#### Provided passage
While it seemed like the trendy opinion to lambast Sam Raimi's final chapter, 2007's unjustly maligned "Spider-Man 3," for villain overload, it actually made logical sense for Peter Parker's personal journey, and it all felt succinctly paced and adeptly structured. That's largely the case here, too, but some of the villains are better handled than others and one thread is too rushed to make the impact it intends. Played by a mannered, stammering Jamie Foxx with a comb-over, Max Dillon is first introduced as a dweebish Spider-Man fanatic, much like Jim Carrey's portrayal of The Riddler in "Batman Forever." Once the actor morphs into the maniacal Electro, Foxx is more convincingly tragic and even intimidating with his glowing computer-generated face. Dane DeHaan is compulsively watchable and fiercely snaky as Harry, and with Garfield, they fill in the blanks of a history and former friendship that we never see like we did with James Franco and Tobey Maguire. He also has a gnarly transformation into Green Goblin. Solely functioning as a third but cameo-sized bad guy in the bookending scenes, Paul Giamatti seems to be having a blast, running buck-wild with a hammy Russian accent as the blustery Rhino.
########
#### Extracted records
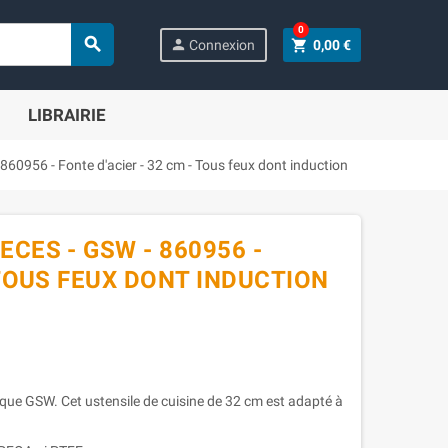
0

person
shopping_cart
Connexion
0,00 €
LIBRAIRIE
860956 - Fonte d'acier - 32 cm - Tous feux dont induction
CES - GSW - 860956 -
 TOUS FEUX DONT INDUCTION
rque GSW. Cet ustensile de cuisine de 32 cm est adapté à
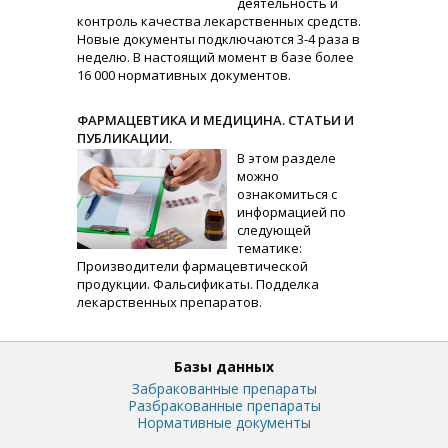
деятельность и
контроль качества лекарственных средств.
Новые документы подключаются 3-4 раза в
неделю. В настоящий момент в базе более
16 000 нормативных документов.
ФАРМАЦЕВТИКА И МЕДИЦИНА. СТАТЬИ И
ПУБЛИКАЦИИ.
В этом разделе
можно
ознакомиться с
информацией по
следующей
тематике:
Производители фармацевтической
продукции. Фальсификаты. Подделка
лекарственных препаратов.
Базы данных
Забракованные препараты
Разбракованные препараты
Нормативные документы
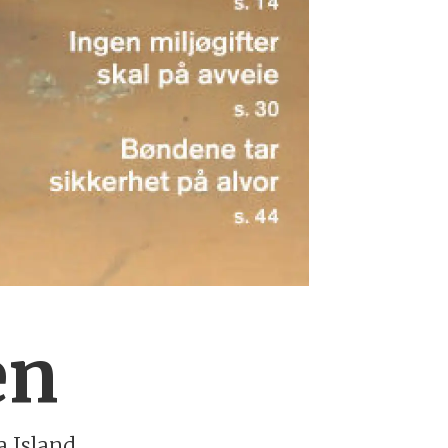
en
a Island.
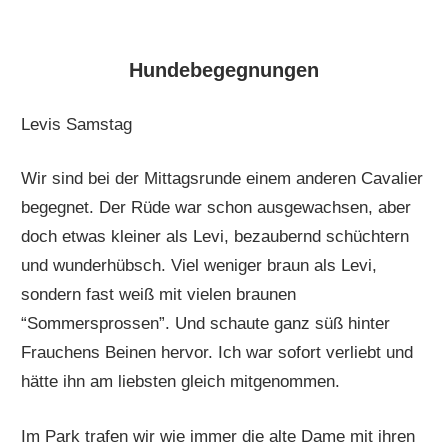
Hundebegegnungen
Levis Samstag
Wir sind bei der Mittagsrunde einem anderen Cavalier
begegnet. Der Rüde war schon ausgewachsen, aber
doch etwas kleiner als Levi, bezaubernd schüchtern
und wunderhübsch. Viel weniger braun als Levi,
sondern fast weiß mit vielen braunen
“Sommersprossen”. Und schaute ganz süß hinter
Frauchens Beinen hervor. Ich war sofort verliebt und
hätte ihn am liebsten gleich mitgenommen.
Im Park trafen wir wie immer die alte Dame mit ihren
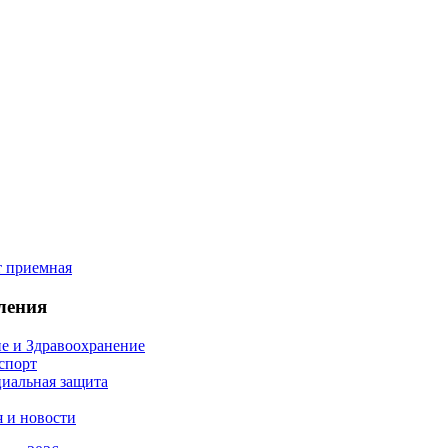
ления
е и Здравоохранение
 спорт
иальная защита
 и новости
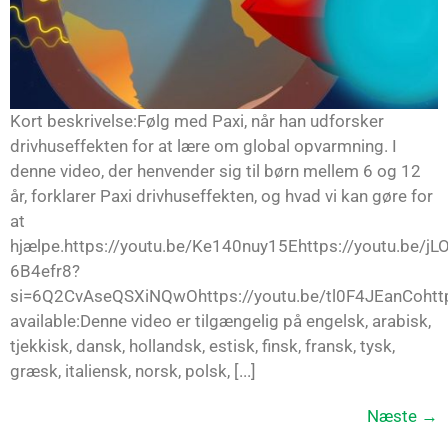
Kort beskrivelse:Følg med Paxi, når han udforsker
drivhuseffekten for at lære om global opvarmning. I
denne video, der henvender sig til børn mellem 6 og 12
år, forklarer Paxi drivhuseffekten, og hvad vi kan gøre for
at
hjælpe.https://youtu.be/Ke140nuy15Ehttps://youtu.be/jLO
6B4efr8?
si=6Q2CvAseQSXiNQwOhttps://youtu.be/tl0F4JEanCohttp
available:Denne video er tilgængelig på engelsk, arabisk,
tjekkisk, dansk, hollandsk, estisk, finsk, fransk, tysk,
græsk, italiensk, norsk, polsk, [...]
Næste
→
########
- _What to work on_
Pick up the Spider-Man film review after its last sentence and continue it.

- _Task response_
On paper, the plot would seem hectic and rather unwieldy, but it is always accelerating, even when it digresses. Once all the juggled threads fall into place, it's satisfyingly woven. (Scrapping the scenes with Shailene Woodley as Mary Jane Watson was probably for the best.) The climactic moment makes a boldly dramatic move that rings true in its depiction of the fragility of life and puts a lot more at stake for the next installment. If there's any real letdown, it's that the filmmakers end the film and then tack on one more action sequence, a throwaway tease, just as 141 minutes start to feel like 141 minutes. Aside from some of the action spectacle too often resembling the film's video-game tie-in, technical merits are seamless across the board. Though the stylistic flourish has been overexposed since "The Matrix," slo-mo bullet time is quite cool and sparingly used in a set-piece of Electro's attack on Times Square. Hans Zimmer's music score is propulsive, augmented by The Magnificent Six's (including Johnny Marr, Pharrell Williams, and Junkie XL) electronic remixing of Max's angry internal monologue when he is reborn as Electro. Despite feeling a bite of Spidey fatigue, "The Amazing Spider-Man 2" is a fun, frequently moving experience in its own right and, finally, a fresher start if it has to exist as "the next big thing."